Tagebuch der "wüsten Sanitäter" (5) - Das traurige Ende eines Abenteuers

Seit dem 30. April sind sie unterwegs, die "wüsten Sanitäter" - auf dem Weg in die jordanische Hauptstadt Amman. Mensch und Maschine müssen nun zwei Wochen lang beweisen, dass sie dem Abenteuer "Allgäu-Orient-Rallye" gewachsen sind. osthessen-news präsentiert das offizielle Tagebuch der sechs Abenteurer, das von Teamsprecher Hans-Peter Chilian geschrieben wird. Der Bericht über den Hintergrund der Rallye und das zum Teil osthessische Team findet sich unter: http://osthessen-news.de/beitrag.php?id=1196892 .

Montag, 9.5.

"Nach einem perfekten Frühstück mit deutschen Filterkaffee und Semmeln, Sonne und angenehmen Temperaturen warten wir auf die Dinge, die da kommen sollen. Mit viel Mühe setzte ich die neuen Informationen und Fotos an unsere Presse ab. Das Internet bricht immer wieder zusammen – natürlich genau zu dem Zeitpunkt, wenn die Mail gesendet werden soll ! Wir essen wieder in unserem abendlichen Lokal und der Fisch war ausgezeichnet auf dem Grill zubereitet. Also, es sollte es ja um 15 Uhr Richtung Zypern gehen und letztendlich ging es dann ca. 3 Uhr morgens los. Große Aufregung überall, da die Anweisungen widersprüchlich waren, auf welche Fähre wir sollten. Es gibt zwei Fährhafen, die ca. vier Kilometer voneinander entfernt sind.

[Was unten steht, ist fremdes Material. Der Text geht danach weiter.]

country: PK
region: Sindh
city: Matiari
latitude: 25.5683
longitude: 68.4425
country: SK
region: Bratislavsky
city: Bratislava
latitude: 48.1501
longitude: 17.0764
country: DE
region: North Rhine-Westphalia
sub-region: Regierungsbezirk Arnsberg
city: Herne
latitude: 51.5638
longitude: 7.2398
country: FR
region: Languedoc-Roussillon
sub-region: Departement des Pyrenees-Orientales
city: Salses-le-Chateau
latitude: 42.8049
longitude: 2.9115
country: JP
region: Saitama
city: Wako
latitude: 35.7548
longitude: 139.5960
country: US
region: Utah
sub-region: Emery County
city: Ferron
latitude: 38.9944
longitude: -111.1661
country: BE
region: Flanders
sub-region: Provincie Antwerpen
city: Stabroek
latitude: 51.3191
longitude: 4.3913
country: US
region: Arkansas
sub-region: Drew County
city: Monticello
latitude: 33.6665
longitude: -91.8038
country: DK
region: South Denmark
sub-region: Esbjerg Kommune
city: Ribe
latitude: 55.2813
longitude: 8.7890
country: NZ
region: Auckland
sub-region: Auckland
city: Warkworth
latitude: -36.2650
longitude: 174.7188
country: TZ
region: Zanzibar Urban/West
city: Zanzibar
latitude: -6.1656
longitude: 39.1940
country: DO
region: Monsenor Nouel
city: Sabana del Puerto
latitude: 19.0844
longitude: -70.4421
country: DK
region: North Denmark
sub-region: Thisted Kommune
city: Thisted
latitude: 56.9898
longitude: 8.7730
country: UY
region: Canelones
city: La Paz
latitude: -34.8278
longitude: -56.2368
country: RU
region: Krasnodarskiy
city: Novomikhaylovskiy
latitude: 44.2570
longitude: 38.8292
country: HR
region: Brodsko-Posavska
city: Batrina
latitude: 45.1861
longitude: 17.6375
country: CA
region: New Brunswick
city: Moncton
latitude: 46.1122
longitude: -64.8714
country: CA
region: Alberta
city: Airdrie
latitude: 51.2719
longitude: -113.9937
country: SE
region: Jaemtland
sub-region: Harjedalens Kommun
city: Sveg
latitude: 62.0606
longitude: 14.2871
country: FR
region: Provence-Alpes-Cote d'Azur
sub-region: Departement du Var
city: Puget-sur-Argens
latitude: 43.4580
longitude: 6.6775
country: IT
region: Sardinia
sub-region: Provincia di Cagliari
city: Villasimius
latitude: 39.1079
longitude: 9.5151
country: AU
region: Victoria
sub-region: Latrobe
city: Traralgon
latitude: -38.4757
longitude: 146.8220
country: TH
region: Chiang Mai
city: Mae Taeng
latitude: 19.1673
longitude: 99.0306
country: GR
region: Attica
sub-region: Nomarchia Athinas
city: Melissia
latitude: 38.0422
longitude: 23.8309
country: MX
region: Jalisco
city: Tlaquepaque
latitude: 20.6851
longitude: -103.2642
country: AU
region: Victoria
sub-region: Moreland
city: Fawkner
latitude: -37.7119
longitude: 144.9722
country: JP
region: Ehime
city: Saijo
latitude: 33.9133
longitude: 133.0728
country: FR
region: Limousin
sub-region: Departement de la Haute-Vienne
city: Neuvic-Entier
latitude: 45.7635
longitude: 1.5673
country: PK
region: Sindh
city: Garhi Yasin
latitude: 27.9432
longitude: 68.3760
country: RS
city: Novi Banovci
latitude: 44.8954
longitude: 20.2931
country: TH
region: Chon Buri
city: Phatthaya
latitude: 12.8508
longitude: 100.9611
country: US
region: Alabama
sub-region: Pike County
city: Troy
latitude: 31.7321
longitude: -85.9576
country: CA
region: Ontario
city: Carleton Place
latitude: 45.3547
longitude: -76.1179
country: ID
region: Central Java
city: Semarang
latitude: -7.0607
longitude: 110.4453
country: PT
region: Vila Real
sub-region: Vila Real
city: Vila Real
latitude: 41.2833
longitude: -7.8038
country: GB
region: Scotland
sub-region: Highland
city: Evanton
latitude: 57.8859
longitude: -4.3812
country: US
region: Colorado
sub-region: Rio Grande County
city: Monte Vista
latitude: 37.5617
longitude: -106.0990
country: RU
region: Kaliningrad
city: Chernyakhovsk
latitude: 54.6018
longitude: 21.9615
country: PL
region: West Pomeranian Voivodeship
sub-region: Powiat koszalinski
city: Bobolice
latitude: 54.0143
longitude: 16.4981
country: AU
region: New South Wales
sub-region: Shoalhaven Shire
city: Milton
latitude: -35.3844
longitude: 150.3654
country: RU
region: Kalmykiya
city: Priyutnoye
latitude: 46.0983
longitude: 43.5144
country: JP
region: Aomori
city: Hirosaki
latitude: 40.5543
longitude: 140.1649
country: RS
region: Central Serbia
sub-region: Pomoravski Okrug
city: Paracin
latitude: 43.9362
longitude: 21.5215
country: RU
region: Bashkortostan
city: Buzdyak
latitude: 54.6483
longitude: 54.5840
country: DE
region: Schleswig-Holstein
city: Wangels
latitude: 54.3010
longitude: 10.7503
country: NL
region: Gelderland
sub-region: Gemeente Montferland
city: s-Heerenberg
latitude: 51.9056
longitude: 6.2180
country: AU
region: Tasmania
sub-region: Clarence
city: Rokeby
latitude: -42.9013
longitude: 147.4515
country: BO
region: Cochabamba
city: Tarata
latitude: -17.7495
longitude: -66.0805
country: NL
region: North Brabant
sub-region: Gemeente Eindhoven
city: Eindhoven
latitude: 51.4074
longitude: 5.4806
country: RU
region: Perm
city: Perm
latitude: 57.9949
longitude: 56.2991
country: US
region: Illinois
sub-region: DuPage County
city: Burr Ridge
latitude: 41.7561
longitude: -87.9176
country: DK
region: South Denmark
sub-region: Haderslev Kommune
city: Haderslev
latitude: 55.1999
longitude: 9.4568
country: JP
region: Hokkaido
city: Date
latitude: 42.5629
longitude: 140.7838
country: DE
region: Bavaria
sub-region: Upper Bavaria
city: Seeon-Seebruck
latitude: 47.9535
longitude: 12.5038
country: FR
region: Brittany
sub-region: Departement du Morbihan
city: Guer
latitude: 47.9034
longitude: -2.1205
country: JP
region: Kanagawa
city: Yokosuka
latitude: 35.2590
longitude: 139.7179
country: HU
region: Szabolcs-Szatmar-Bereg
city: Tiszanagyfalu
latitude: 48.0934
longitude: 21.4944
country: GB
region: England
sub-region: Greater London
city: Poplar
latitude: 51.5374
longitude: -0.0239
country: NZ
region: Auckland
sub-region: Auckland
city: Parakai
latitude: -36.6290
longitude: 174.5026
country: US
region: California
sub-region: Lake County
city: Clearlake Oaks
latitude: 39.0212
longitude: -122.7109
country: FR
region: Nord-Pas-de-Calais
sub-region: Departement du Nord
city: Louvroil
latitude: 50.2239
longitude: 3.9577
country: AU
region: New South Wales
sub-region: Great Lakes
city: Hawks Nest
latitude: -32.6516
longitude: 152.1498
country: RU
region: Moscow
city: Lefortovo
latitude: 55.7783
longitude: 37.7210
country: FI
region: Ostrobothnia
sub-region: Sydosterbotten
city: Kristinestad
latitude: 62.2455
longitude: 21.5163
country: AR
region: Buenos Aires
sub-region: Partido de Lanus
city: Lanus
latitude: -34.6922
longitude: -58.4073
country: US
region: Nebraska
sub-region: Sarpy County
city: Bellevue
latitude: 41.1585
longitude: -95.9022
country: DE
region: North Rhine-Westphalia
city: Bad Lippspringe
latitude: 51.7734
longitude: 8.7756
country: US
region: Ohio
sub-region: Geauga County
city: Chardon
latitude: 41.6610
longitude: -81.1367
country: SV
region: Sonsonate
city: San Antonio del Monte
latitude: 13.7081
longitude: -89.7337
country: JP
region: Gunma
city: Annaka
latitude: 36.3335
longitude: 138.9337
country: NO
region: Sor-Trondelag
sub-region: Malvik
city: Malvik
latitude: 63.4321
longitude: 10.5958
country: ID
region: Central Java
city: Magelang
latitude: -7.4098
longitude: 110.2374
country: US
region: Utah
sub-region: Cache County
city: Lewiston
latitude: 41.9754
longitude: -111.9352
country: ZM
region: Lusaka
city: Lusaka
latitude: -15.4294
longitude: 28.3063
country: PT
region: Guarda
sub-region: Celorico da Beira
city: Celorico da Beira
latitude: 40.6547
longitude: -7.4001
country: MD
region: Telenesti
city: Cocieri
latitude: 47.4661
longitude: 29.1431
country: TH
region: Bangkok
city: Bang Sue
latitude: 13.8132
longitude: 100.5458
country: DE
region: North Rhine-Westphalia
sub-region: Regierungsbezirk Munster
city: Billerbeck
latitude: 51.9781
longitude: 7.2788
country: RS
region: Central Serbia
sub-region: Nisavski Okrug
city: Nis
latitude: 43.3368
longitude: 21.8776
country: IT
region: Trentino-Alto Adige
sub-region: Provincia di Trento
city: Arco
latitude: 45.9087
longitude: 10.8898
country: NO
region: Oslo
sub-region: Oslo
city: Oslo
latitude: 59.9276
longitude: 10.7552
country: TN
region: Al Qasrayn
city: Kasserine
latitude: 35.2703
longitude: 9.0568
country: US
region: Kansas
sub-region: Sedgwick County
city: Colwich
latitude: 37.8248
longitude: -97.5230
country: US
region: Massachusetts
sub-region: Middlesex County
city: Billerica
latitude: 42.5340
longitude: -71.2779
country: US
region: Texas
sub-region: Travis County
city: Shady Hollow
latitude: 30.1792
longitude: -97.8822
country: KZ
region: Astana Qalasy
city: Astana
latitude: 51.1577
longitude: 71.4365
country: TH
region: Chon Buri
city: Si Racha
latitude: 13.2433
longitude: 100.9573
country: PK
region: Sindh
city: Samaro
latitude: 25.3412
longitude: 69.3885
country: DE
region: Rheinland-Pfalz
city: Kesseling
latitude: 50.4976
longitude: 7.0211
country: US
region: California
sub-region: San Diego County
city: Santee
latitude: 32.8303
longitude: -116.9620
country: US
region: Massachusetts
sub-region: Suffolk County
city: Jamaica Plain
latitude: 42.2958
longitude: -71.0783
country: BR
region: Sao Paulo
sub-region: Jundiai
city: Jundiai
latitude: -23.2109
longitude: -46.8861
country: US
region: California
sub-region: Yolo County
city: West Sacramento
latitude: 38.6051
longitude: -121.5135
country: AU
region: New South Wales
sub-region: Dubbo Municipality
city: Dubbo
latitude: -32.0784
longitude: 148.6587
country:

Ich hatte dann Glück auf diesem altem Rostkasten - ich fand ein kleines "Zimmer", in dem ich alleine war und dort auf dem Boden geschlafen habe. Alles unheimlich vergammelt, die Toilettenanlagen sind schlichtweg unvorstellbar. Ich habe dann trotzdem relativ gut und lang geschlafen. Nach dieser Nacht sahen alle etwas zerknittert aus - auch die jungen dynamischen, die vermeintlich immer gut drauf sind.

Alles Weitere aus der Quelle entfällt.